Studio album by David Usher
- Released: September 9, 2003
- Recorded: at Metalworks Studios in Mississauga, Ontario
- Length: 51:24
- Label: EMI
- Producer: David Usher, Jeff Pearce, Mark Makoway, Byron Wong, Iestyn Polsen

David Usher chronology
| Morning Orbit (2001) | Hallucinations (2003) | If God Had Curves (2005) |

= Hallucinations (David Usher album) =

Hallucinations is David Usher's third studio album. It was released on September 9, 2003 via EMI label. Two singles, "Time of our Lives" and "Surfacing" were released off the record. Hallucinations follows two other solo albums, Little Songs (1998) and Morning Orbit (2001), and precedes a fourth solo album, If God Had Curves (2005). The album debuted at #6 on the Canadian Albums Chart, selling 6,300 copies in its first week. It is Usher's highest position on that chart of his solo career.

==Track listing==
1. "Hallucinations"
2. "I'm Coming Down"
3. "Numb"
4. "Time of our Lives"
5. "Devil by my Side"
6. "Message Home"
7. "In This Light"
8. "Surfacing"
9. "Tomorrow Comes"
10. "Tidal"
11. "Fearless"
12. "If You Tolerate This Your Children Will Be Next" (Manic Street Preachers)
13. "St.

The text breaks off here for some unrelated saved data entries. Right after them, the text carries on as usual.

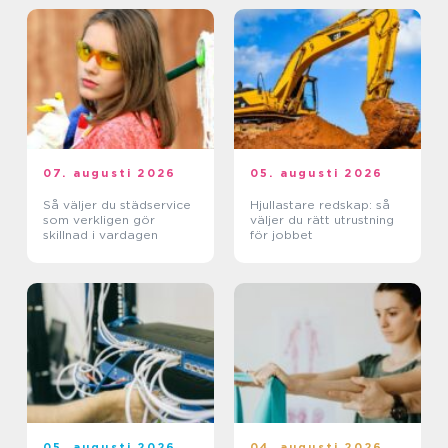
07. augusti 2026
05. augusti 2026
Så väljer du städservice
Hjullastare redskap: så
som verkligen gör
väljer du rätt utrustning
skillnad i vardagen
för jobbet
05. augusti 2026
04. augusti 2026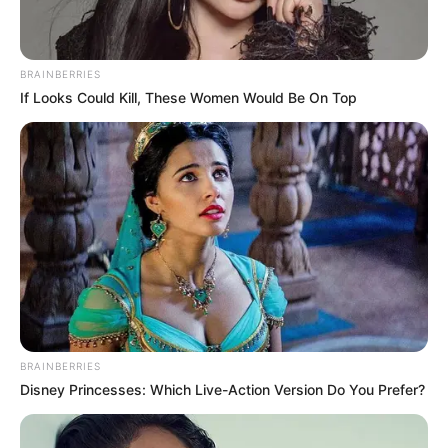
BRAINBERRIES
If Looks Could Kill, These Women Would Be On Top
BRAINBERRIES
Disney Princesses: Which Live-Action Version Do You Prefer?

Lawrence River" (live)

===Bonus Disk===
1. "In This Light" (rock version)
2. "Butterfly" (live)
3. "Forestfire" (live)

==Review==

I've gotta give David Usher props. Unlike his 90s-era Canuck alt-rock heartthrob peers - see Jordy Birch, Edwin, et al. - he's managed to overcome the curse/blessing of his former band's sound and notoriety to succeed as a solo artist. Usher's third release is packed with the same intense emotion and extravagant songwriting as his last disc, Morning Orbit, although there's no single that wows like Black Black Heart. Here he settles into the role of Sade for Generation Y's indie rock kidlets, crafting rock-inspired chill-out music for booty accompaniment. The standout is the stark, haunting cover of My Brilliant Beast's If You Tolerate This Your Children Will Be Next.